Extrait:

Le général Bruno Poirier-Coutansais est le chef du ST(SI)², le service des technologies et des systèmes d'informations de la sécurité intérieure, direction IT commune de la gendarmerie et de la police. Il va prochainement quitter le service actif pour partir en retraite. À cette occasion, il a accepté de dresser un bilan de ses années à la tête du service et de partager les enseignements appris durant sa carrière.


Pour commencer, pouvez-vous nous parler de votre parcours au sein de la gendarmerie nationale et de la création du ST(SI)² ?


Général Bruno Poirier-Coutansais : lors de mes trente ans dans la gendarmerie nationale, j'ai alterné entre des postes opérationnels et IT. C'est l'une des caractéristiques de la maison. L'intérêt est d'acquérir ainsi une connaissance très concrète du métier, c'est une approche qui pousse à l'humilité et à la responsabilité pour les fonctions IT. Cette forte proximité facilite le dialogue entre la technique et le métier. Quand nous occupons une fonction IT, nous savons que nous allons utiliser les systèmes que nous déployons sur notre prochain poste.

Consigne:
Citez intégralement l'extrait ci-dessus sur le ST(SI)², sans en modifier un seul mot.

Données brutes:

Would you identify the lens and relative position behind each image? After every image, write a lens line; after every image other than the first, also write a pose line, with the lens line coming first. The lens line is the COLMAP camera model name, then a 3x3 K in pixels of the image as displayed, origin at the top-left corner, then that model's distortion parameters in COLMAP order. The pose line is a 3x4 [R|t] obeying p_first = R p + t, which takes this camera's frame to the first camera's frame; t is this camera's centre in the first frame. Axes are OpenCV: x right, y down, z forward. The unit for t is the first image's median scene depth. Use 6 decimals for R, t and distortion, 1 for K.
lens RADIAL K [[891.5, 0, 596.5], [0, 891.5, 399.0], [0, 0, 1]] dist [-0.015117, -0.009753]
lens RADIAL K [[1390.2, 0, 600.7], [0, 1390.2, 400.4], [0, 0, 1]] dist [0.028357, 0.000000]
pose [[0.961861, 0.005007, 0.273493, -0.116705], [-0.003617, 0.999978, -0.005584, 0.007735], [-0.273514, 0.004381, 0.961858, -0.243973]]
...
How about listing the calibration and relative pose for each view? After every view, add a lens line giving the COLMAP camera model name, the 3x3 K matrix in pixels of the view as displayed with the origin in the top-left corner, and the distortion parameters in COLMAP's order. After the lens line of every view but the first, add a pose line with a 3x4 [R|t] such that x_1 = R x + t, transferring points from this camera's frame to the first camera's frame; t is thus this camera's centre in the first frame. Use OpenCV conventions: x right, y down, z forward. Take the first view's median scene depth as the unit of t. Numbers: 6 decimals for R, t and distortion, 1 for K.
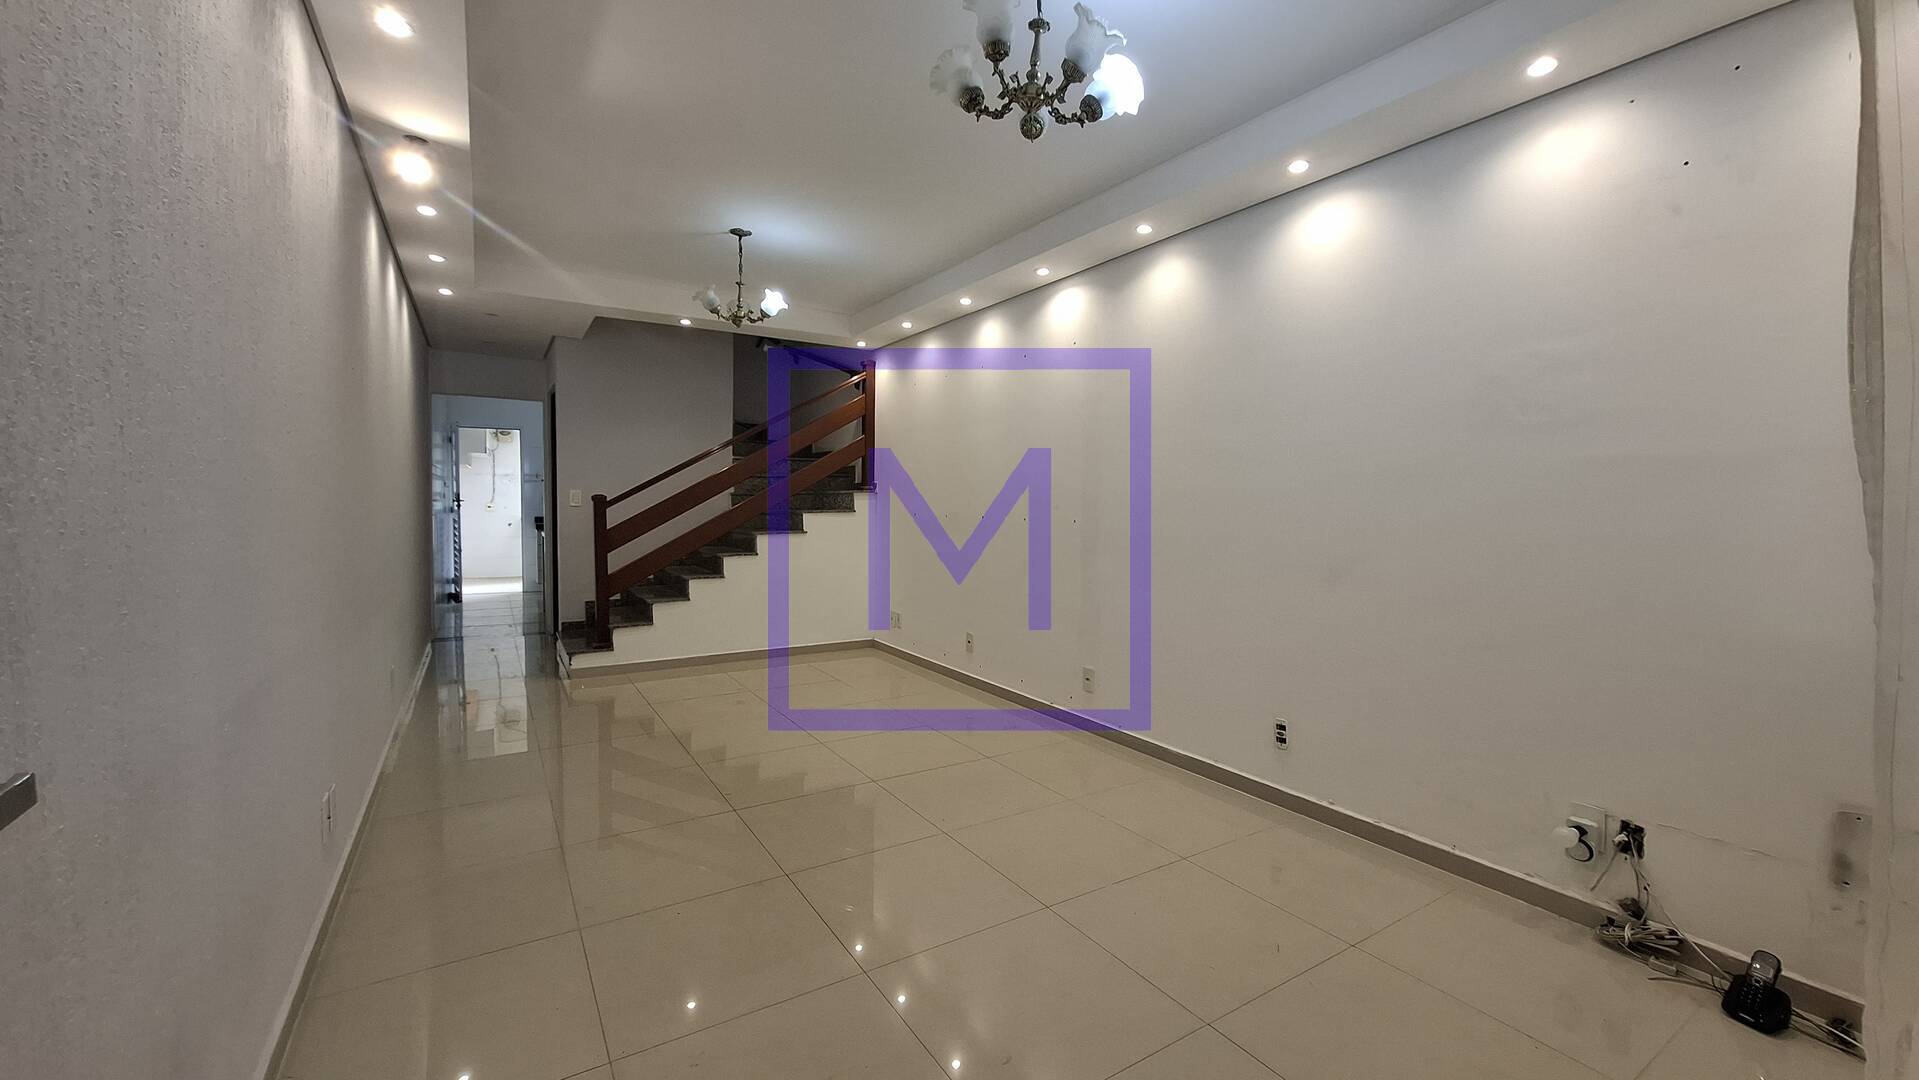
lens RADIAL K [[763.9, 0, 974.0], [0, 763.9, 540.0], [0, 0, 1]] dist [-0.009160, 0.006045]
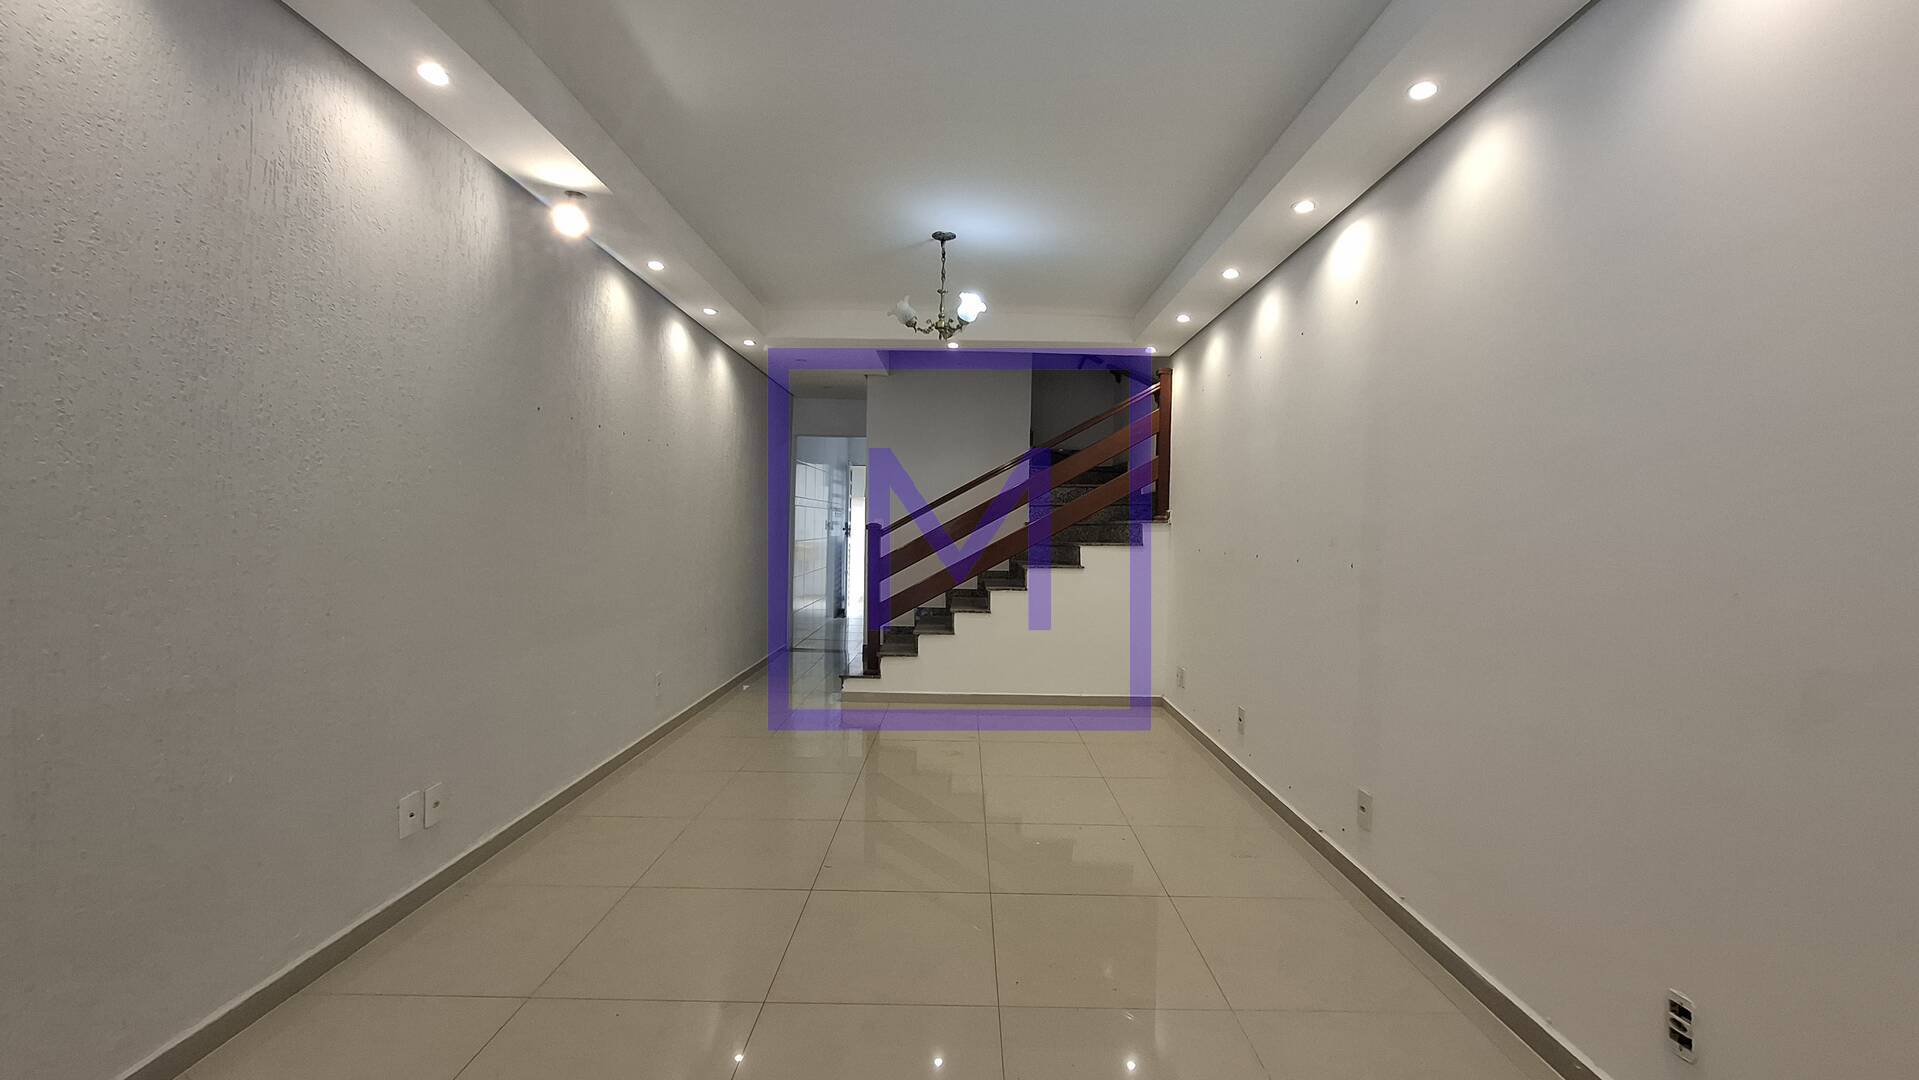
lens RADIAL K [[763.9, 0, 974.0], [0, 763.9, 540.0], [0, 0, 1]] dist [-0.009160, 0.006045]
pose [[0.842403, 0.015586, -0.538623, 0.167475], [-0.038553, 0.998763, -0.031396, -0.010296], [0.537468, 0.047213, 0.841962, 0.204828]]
--
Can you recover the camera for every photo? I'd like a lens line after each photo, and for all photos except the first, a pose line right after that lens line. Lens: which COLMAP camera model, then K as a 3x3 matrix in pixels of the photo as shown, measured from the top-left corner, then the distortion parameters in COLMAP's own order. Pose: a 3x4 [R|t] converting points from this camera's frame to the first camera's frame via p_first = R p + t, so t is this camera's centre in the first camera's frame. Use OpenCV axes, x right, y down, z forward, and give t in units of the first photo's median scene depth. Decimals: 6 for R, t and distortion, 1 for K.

Corrigé:
Le général Bruno Poirier-Coutansais est le chef du ST(SI)², le service des technologies et des systèmes d'informations de la sécurité intérieure, direction IT commune de la gendarmerie et de la police. Il va prochainement quitter le service actif pour partir en retraite. À cette occasion, il a accepté de dresser un bilan de ses années à la tête du service et de partager les enseignements appris durant sa carrière.


Pour commencer, pouvez-vous nous parler de votre parcours au sein de la gendarmerie nationale et de la création du ST(SI)² ?


Général Bruno Poirier-Coutansais : lors de mes trente ans dans la gendarmerie nationale, j'ai alterné entre des postes opérationnels et IT. C'est l'une des caractéristiques de la maison. L'intérêt est d'acquérir ainsi une connaissance très concrète du métier, c'est une approche qui pousse à l'humilité et à la responsabilité pour les fonctions IT. Cette forte proximité facilite le dialogue entre la technique et le métier. Quand nous occupons une fonction IT, nous savons que nous allons utiliser les systèmes que nous déployons sur notre prochain poste.